SEOUL, Aug. 3 (UPI) — The U.S. secretary of the army said the U.S. armed forces in Korea plan to upgrade the Patriot system to better defend Seoul.
The replacement is to take place by 2018, Yonhap reported.
“Right now, we are focusing on upgrading the Patriot system that we have here in Korea,” Eric Fanning said during an interview at Osan Air Base when he hinted the replacement could take place by the end of 2018.
The Patriot Advanced Capability interceptor is to be deployed in the Seoul metropolitan area. The system is currently located in Osan, outside Seoul, and under the operation of the 35th Air Defense Artillery.

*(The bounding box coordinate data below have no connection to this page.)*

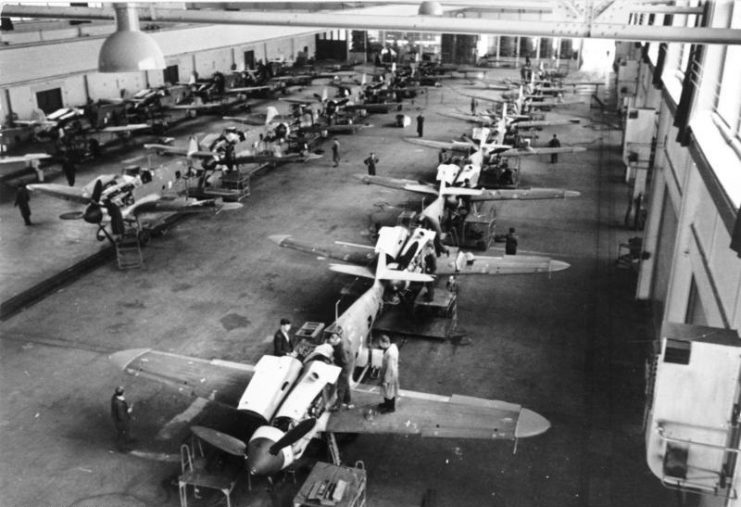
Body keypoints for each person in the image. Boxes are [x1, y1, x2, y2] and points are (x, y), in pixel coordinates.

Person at [329, 332, 354, 410]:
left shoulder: (342, 348)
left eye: (332, 343)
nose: (331, 344)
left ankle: (337, 405)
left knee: (341, 386)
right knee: (345, 383)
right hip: (349, 362)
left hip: (345, 367)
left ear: (336, 340)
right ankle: (347, 400)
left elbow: (344, 361)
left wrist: (334, 360)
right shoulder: (341, 341)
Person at [377, 335, 399, 414]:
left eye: (380, 343)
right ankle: (386, 404)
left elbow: (390, 368)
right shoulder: (393, 347)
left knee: (389, 392)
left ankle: (390, 408)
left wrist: (386, 380)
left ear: (385, 343)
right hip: (389, 373)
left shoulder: (390, 353)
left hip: (389, 375)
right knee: (386, 391)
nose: (380, 345)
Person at [111, 386, 133, 452]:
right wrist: (128, 411)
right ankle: (122, 448)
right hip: (121, 422)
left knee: (124, 432)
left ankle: (127, 439)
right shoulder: (119, 404)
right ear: (123, 393)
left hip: (118, 420)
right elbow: (121, 416)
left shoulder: (115, 397)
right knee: (121, 434)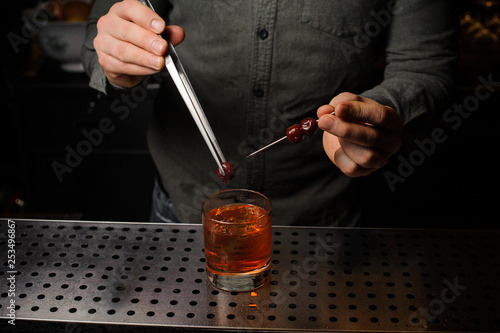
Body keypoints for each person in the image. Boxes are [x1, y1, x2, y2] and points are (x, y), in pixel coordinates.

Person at [82, 0, 456, 226]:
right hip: (182, 208)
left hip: (324, 220)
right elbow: (97, 38)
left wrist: (386, 111)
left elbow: (426, 66)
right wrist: (114, 59)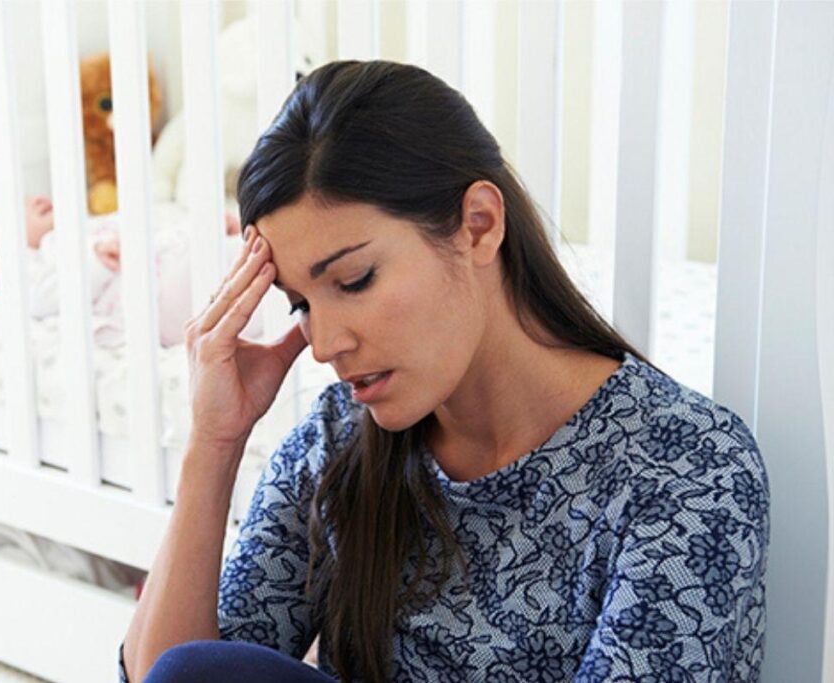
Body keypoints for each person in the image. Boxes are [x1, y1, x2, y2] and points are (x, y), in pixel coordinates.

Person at [121, 61, 769, 682]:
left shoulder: (686, 465)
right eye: (301, 304)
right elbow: (171, 676)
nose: (323, 343)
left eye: (354, 279)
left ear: (479, 225)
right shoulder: (337, 442)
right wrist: (214, 443)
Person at [0, 196, 242, 348]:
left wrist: (194, 232)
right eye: (17, 210)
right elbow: (44, 299)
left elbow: (154, 240)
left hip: (170, 272)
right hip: (156, 303)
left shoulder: (86, 228)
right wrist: (95, 263)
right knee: (232, 276)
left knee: (237, 262)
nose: (34, 200)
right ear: (2, 266)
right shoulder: (39, 266)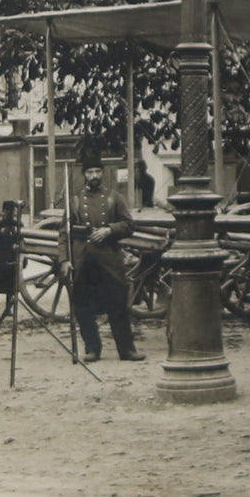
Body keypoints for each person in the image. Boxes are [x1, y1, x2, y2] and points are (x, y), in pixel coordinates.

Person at [64, 149, 145, 362]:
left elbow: (129, 224)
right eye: (89, 172)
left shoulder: (114, 198)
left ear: (102, 173)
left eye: (97, 171)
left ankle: (127, 350)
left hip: (109, 259)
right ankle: (92, 349)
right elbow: (64, 232)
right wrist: (64, 259)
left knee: (118, 304)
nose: (93, 176)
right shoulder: (73, 200)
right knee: (83, 306)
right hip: (83, 259)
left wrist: (110, 230)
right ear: (84, 175)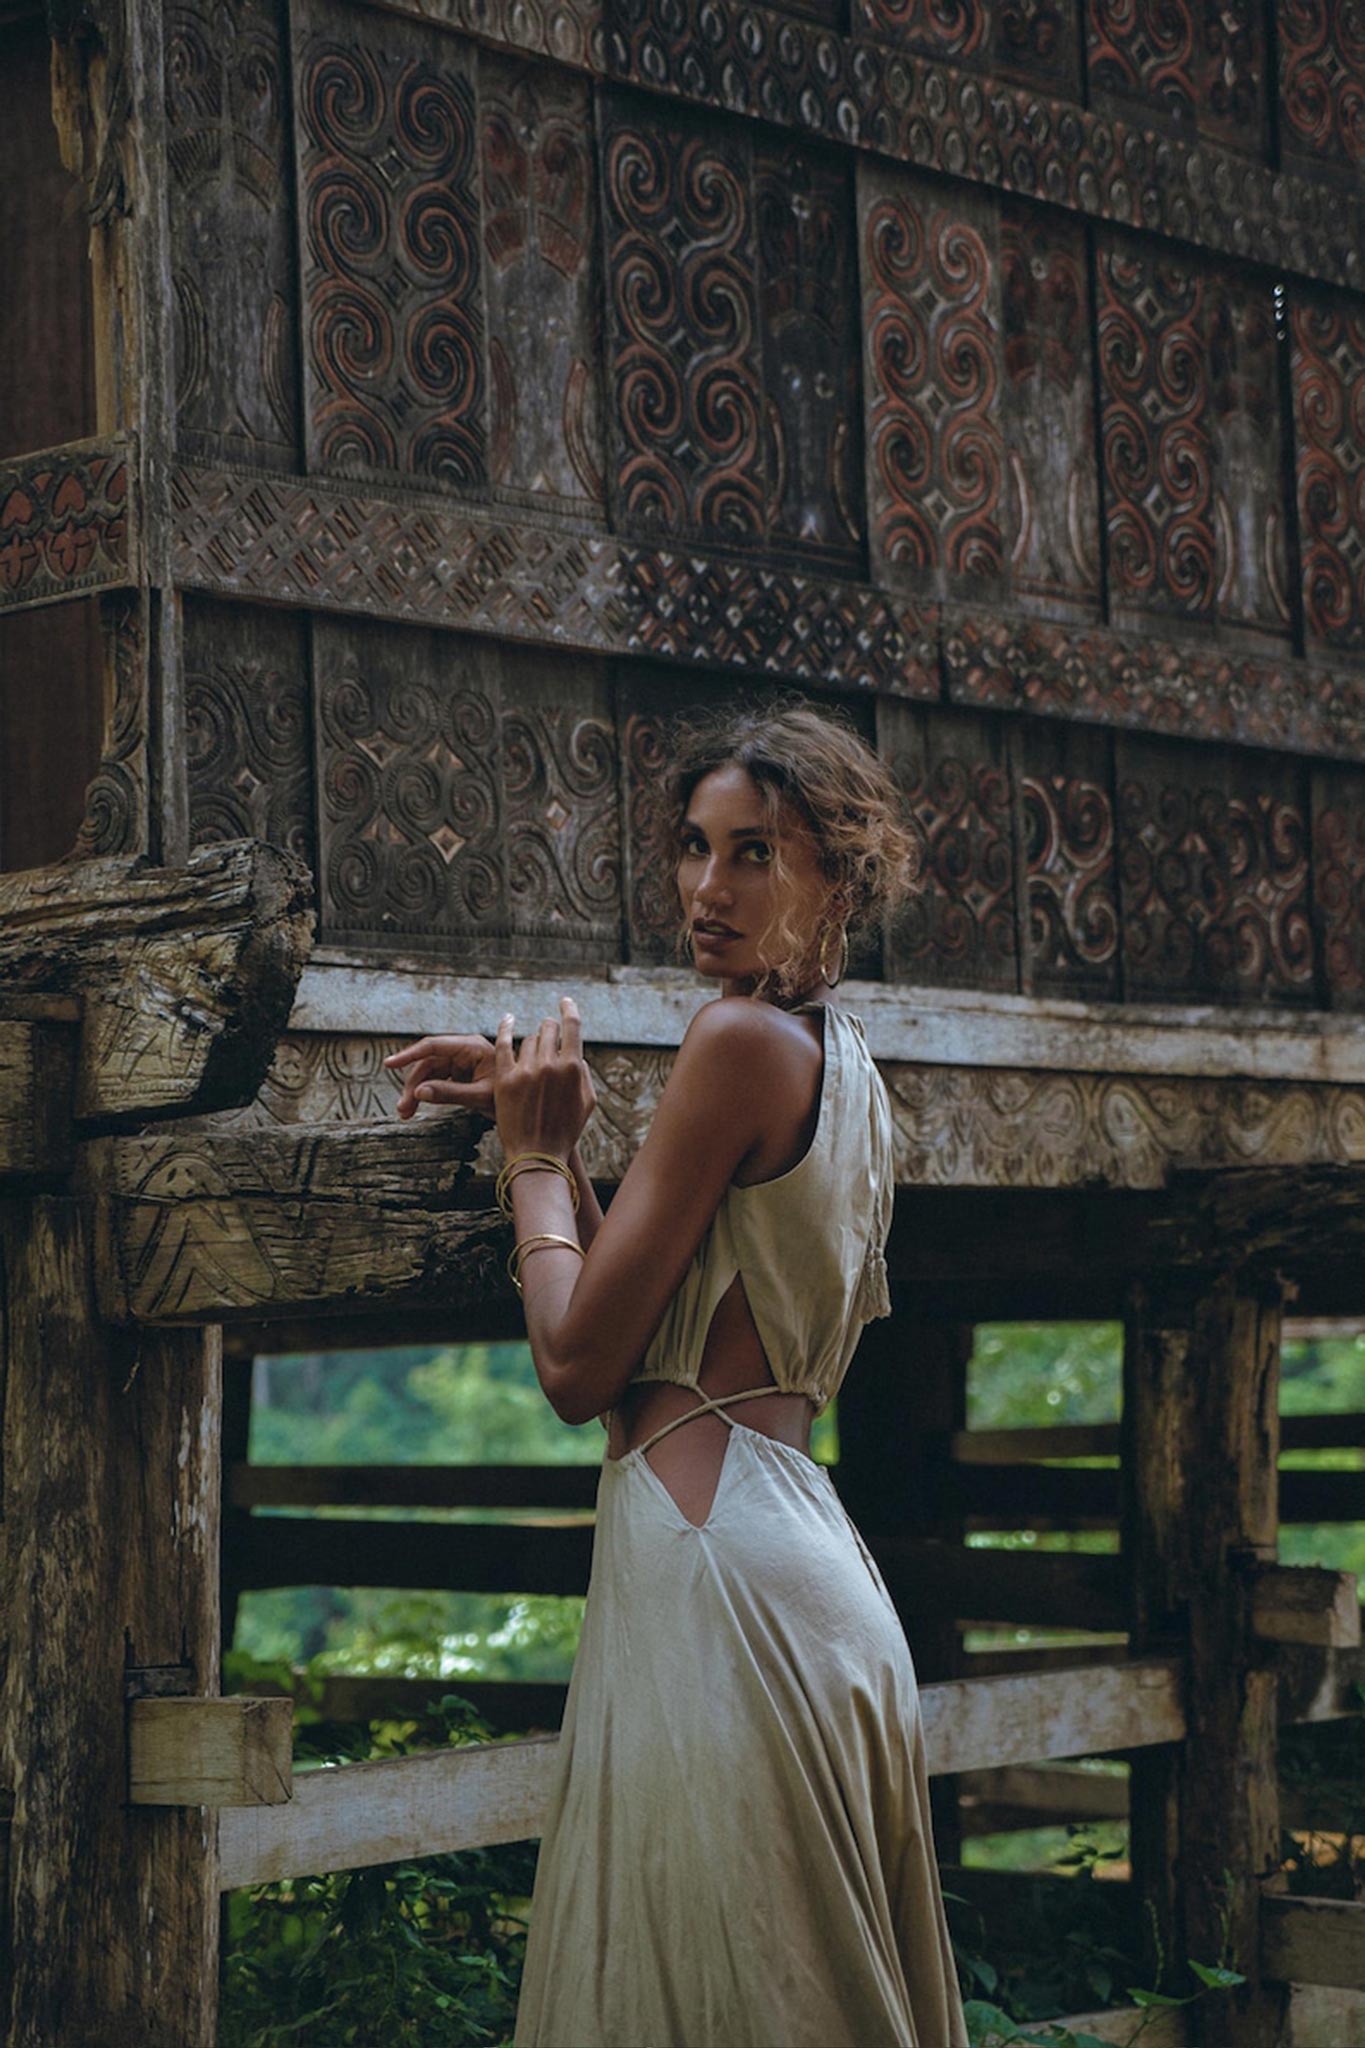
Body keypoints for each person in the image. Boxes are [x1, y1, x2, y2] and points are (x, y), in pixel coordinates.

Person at [385, 701, 968, 2048]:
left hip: (719, 1578)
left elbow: (582, 1365)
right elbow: (660, 1333)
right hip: (797, 1562)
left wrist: (528, 1160)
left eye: (755, 852)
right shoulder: (840, 1060)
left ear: (842, 872)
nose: (709, 888)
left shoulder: (734, 1043)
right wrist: (559, 1132)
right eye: (695, 848)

The 35th Air Defense Artillery is also to be responsible for the operation of the U.S. anti-missile defense system THAAD.

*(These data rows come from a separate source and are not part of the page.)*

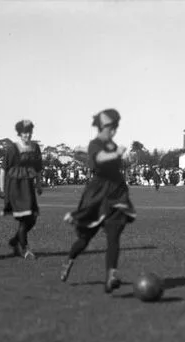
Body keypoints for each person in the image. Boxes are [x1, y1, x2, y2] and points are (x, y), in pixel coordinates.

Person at [61, 109, 136, 293]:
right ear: (102, 126)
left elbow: (110, 161)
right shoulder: (95, 144)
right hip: (98, 194)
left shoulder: (112, 144)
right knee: (85, 239)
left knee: (114, 236)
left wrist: (122, 157)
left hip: (117, 193)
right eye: (111, 126)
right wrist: (117, 153)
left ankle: (111, 275)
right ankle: (69, 260)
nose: (113, 130)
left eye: (115, 126)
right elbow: (100, 159)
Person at [0, 119, 43, 259]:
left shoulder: (35, 147)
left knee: (33, 218)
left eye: (29, 132)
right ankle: (25, 250)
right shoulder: (13, 148)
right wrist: (1, 188)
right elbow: (3, 169)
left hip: (28, 186)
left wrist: (39, 183)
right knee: (25, 218)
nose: (27, 135)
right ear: (20, 133)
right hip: (15, 186)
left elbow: (38, 168)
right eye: (24, 133)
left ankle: (15, 241)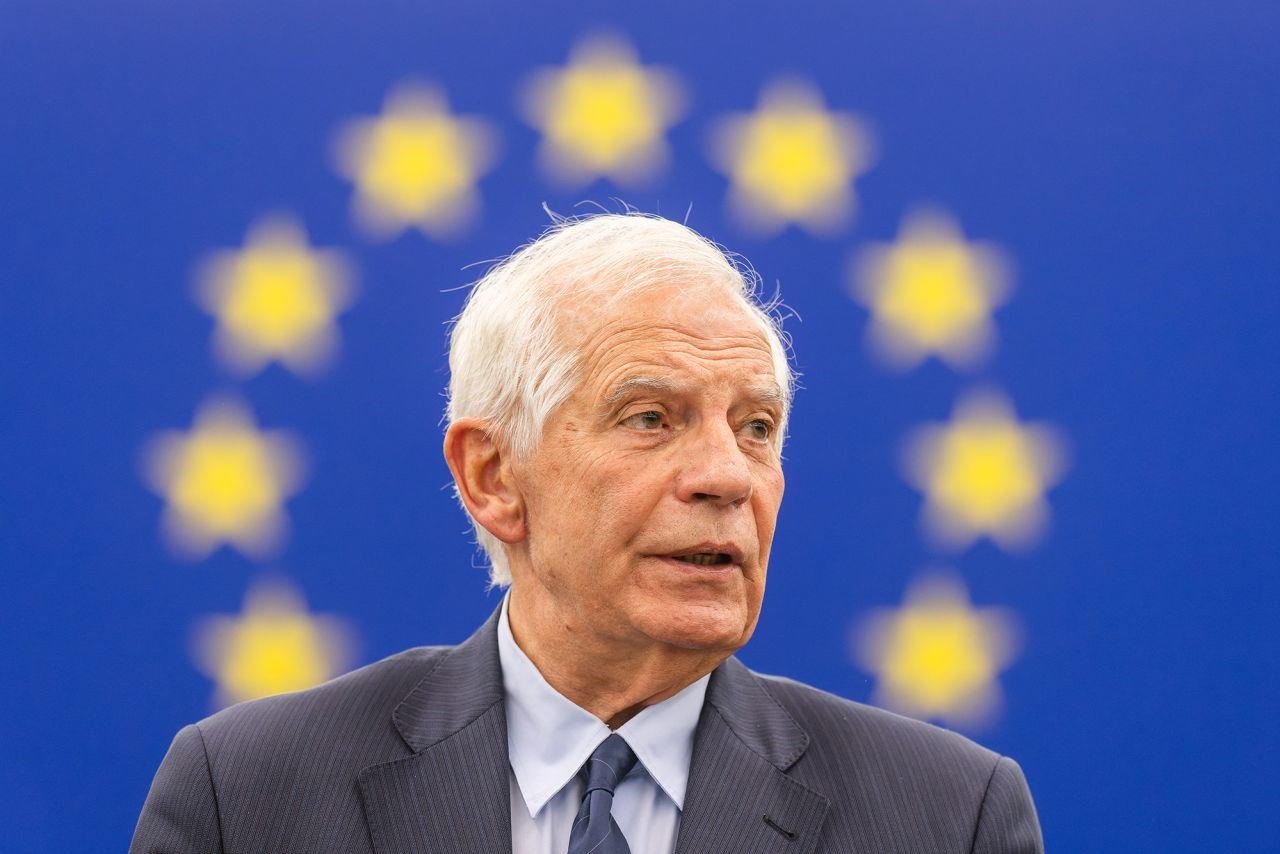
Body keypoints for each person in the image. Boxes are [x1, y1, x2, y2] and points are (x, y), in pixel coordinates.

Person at [131, 213, 1044, 853]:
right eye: (652, 418)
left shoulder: (947, 815)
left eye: (756, 427)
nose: (728, 475)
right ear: (493, 477)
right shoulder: (247, 797)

THAAD is to be deployed in late 2017, but the residents of Seongju, the town near the site of deployment, have been consistently opposed to the measure.
South Korea media reported there is a possibility the system could be the latest model, or the PAC-3 Missile Segment Enhancement.
There are currently 64 PAC-2 and PAC-3 systems at various U.S. military bases in South Korea.
Fanning also said the United States and South Korea are looking into other defense options aside from THAAD and Patriot missiles.
There was some public opposition to THAAD deployment and in order to allay fears of radiation from electromagnetic waves emanating from the AN/TPY-2 radar, the U.S. Army permitted South Korean reporters to visit Guam to check the level of radiation.